- Task statement -
Below are entries. Reproduce exactly the lines between the line holding "oup optaron por no" and the line holding "Krok 1: Demontaż", inclusive, and only those.

** Opening Records block **

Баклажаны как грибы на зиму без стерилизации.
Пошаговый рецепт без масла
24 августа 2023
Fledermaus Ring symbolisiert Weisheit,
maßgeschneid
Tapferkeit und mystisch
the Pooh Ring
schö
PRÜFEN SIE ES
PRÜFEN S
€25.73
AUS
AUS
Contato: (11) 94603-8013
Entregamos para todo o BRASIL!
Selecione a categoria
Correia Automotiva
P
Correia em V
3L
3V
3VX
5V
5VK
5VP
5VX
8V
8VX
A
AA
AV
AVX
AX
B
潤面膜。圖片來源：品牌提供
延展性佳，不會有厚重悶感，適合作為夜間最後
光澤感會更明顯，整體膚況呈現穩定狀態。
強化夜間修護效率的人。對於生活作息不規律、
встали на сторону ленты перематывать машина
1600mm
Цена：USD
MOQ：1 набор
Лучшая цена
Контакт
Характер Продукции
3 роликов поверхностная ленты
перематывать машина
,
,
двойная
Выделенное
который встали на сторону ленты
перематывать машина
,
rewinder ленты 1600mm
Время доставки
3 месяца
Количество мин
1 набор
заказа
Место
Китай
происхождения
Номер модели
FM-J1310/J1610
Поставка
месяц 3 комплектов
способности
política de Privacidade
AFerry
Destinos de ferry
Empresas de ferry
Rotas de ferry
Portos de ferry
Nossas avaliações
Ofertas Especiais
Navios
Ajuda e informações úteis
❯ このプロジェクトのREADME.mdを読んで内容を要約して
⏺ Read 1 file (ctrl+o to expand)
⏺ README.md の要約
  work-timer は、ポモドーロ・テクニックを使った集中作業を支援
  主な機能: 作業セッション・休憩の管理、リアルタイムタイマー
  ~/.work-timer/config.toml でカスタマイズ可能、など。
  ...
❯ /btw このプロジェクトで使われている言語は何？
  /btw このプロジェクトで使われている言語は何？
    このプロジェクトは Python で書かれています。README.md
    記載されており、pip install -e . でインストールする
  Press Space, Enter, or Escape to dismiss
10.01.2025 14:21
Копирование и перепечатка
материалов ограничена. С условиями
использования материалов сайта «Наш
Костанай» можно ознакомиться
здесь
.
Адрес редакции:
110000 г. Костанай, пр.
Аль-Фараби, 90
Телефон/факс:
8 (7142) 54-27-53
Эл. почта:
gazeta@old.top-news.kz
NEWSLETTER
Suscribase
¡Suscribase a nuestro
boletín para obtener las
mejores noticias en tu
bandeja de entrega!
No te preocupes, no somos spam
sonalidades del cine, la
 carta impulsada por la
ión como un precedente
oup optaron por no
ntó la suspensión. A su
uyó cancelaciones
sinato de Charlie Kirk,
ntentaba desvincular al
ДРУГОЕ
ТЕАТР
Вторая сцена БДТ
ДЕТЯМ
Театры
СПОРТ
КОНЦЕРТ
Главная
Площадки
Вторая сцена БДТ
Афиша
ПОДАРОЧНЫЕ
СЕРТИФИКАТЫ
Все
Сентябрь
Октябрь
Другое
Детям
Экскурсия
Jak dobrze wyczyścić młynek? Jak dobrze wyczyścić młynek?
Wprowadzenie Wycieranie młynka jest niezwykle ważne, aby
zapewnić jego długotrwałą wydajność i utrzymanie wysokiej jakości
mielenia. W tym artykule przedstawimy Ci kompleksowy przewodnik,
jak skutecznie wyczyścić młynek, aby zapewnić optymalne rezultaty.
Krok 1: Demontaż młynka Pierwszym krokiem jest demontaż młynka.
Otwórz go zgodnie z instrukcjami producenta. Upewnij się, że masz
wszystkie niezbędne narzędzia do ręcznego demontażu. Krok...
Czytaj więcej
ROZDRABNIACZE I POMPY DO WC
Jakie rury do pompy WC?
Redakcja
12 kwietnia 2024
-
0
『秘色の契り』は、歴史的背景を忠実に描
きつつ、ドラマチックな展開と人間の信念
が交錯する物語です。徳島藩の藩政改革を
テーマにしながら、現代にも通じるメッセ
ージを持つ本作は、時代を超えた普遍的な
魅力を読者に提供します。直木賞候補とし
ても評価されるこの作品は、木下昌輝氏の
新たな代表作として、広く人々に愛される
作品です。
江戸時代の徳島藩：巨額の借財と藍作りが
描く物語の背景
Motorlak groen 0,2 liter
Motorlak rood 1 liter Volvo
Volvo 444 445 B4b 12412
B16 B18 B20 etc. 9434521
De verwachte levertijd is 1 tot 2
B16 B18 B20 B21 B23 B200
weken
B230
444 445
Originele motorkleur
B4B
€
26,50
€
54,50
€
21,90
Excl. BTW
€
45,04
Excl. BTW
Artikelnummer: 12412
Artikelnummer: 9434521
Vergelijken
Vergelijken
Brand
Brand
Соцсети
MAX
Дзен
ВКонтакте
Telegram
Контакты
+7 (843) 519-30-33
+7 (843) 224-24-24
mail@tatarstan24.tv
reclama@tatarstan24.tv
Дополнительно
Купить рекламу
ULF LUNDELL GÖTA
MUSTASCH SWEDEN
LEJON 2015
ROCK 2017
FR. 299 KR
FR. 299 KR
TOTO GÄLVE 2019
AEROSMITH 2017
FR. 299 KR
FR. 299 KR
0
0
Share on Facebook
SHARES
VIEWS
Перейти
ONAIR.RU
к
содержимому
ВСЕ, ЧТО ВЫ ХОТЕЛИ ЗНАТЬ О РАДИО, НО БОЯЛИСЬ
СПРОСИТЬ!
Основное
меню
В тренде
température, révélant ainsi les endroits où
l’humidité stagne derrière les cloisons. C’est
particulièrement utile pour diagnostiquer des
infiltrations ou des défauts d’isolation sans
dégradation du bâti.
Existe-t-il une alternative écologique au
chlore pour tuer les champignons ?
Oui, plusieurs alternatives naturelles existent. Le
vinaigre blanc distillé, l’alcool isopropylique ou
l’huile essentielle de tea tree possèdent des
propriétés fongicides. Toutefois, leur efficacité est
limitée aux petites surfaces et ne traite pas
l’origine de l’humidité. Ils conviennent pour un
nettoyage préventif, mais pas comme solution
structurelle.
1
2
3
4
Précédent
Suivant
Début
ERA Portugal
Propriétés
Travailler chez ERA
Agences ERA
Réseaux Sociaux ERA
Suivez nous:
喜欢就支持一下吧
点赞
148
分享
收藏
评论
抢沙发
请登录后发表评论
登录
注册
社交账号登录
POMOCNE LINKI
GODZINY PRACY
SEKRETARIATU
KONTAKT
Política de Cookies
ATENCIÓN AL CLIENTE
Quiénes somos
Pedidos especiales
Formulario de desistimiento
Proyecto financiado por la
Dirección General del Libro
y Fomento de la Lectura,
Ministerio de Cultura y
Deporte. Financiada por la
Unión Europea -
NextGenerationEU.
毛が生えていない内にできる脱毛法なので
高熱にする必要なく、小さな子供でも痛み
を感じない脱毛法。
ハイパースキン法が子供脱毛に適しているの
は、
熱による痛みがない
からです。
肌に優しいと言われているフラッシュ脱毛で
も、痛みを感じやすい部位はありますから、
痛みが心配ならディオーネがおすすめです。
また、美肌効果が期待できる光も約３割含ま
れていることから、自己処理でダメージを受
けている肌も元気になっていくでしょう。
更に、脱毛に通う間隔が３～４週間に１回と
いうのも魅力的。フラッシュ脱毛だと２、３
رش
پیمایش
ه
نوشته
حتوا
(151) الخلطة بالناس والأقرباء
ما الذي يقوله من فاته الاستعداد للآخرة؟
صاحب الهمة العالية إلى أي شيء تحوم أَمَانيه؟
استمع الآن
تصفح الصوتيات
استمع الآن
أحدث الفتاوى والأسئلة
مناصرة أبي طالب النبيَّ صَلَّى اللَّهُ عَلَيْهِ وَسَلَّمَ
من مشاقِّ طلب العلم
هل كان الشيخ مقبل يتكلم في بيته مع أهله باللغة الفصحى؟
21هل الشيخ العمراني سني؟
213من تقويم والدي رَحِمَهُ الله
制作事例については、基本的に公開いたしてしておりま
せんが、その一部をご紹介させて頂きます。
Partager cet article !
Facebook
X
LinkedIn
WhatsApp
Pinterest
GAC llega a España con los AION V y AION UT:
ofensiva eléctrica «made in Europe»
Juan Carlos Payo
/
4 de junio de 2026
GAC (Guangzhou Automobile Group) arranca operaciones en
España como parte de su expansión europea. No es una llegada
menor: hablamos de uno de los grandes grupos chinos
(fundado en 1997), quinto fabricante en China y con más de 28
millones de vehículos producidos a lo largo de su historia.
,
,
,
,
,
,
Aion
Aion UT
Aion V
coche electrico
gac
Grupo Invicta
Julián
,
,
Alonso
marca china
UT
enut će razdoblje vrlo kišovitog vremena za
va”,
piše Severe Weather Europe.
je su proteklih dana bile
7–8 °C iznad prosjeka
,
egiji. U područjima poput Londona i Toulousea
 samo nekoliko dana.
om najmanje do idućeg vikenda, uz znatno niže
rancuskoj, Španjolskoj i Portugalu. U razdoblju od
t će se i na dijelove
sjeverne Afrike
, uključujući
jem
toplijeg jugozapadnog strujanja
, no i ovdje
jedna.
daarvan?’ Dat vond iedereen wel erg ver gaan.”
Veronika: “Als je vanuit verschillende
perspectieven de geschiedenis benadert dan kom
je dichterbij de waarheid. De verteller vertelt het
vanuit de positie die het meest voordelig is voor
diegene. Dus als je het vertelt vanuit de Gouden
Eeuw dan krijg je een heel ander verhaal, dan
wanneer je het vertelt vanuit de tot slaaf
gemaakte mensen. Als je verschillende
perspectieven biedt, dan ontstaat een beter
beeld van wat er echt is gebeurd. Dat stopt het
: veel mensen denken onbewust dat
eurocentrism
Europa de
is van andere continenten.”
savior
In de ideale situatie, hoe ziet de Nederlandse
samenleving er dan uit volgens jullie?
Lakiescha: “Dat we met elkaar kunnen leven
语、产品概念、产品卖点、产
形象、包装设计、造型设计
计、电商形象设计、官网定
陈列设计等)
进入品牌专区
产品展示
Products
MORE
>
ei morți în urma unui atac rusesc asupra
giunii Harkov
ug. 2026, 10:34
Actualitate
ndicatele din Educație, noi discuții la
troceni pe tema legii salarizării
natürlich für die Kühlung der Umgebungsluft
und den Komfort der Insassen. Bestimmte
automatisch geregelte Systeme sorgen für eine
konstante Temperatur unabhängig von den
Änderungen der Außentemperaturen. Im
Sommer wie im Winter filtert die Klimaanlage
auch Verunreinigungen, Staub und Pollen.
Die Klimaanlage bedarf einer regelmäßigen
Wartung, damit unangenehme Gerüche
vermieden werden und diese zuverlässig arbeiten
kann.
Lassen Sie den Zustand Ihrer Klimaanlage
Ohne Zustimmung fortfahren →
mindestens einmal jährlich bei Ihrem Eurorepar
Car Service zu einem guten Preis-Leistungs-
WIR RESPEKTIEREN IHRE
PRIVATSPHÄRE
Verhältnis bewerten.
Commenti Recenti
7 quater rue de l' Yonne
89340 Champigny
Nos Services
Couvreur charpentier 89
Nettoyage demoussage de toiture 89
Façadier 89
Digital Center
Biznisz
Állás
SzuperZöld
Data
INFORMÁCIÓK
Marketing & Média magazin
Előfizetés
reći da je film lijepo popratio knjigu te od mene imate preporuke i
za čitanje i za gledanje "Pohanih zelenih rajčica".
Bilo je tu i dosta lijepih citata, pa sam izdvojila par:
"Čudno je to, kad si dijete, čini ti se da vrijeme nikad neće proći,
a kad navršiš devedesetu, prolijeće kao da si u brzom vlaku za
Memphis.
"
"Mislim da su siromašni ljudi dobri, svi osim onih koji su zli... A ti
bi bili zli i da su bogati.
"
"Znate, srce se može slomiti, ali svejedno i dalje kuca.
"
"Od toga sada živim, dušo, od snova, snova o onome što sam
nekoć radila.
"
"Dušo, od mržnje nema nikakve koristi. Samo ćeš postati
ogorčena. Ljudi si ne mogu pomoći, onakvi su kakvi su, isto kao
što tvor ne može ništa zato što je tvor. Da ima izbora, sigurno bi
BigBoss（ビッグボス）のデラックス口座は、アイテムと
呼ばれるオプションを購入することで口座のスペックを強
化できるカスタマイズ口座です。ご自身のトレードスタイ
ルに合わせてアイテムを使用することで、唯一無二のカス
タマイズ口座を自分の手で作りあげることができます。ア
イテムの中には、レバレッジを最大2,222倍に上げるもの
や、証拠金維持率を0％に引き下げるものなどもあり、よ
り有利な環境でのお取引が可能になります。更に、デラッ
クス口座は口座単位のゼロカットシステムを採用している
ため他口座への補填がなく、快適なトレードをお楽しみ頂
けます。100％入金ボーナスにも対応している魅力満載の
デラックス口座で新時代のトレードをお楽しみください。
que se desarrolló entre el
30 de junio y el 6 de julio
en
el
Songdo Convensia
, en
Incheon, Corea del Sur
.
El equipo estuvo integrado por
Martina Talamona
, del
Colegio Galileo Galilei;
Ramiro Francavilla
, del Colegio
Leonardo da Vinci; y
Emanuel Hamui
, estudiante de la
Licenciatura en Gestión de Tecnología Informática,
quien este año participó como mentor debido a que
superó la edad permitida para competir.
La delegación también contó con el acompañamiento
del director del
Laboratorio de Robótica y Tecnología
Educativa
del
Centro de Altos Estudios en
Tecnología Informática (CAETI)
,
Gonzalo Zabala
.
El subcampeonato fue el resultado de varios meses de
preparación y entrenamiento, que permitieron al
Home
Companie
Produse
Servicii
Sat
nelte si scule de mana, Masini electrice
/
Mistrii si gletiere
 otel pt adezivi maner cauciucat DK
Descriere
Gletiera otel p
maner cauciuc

** Closing Records block **

- Response box -
oup optaron por no
ntó la suspensión. A su
uyó cancelaciones
sinato de Charlie Kirk,
ntentaba desvincular al
ДРУГОЕ
ТЕАТР
Вторая сцена БДТ
ДЕТЯМ
Театры
СПОРТ
КОНЦЕРТ
Главная
Площадки
Вторая сцена БДТ
Афиша
ПОДАРОЧНЫЕ
СЕРТИФИКАТЫ
Все
Сентябрь
Октябрь
Другое
Детям
Экскурсия
Jak dobrze wyczyścić młynek? Jak dobrze wyczyścić młynek?
Wprowadzenie Wycieranie młynka jest niezwykle ważne, aby
zapewnić jego długotrwałą wydajność i utrzymanie wysokiej jakości
mielenia. W tym artykule przedstawimy Ci kompleksowy przewodnik,
jak skutecznie wyczyścić młynek, aby zapewnić optymalne rezultaty.
Krok 1: Demontaż młynka Pierwszym krokiem jest demontaż młynka.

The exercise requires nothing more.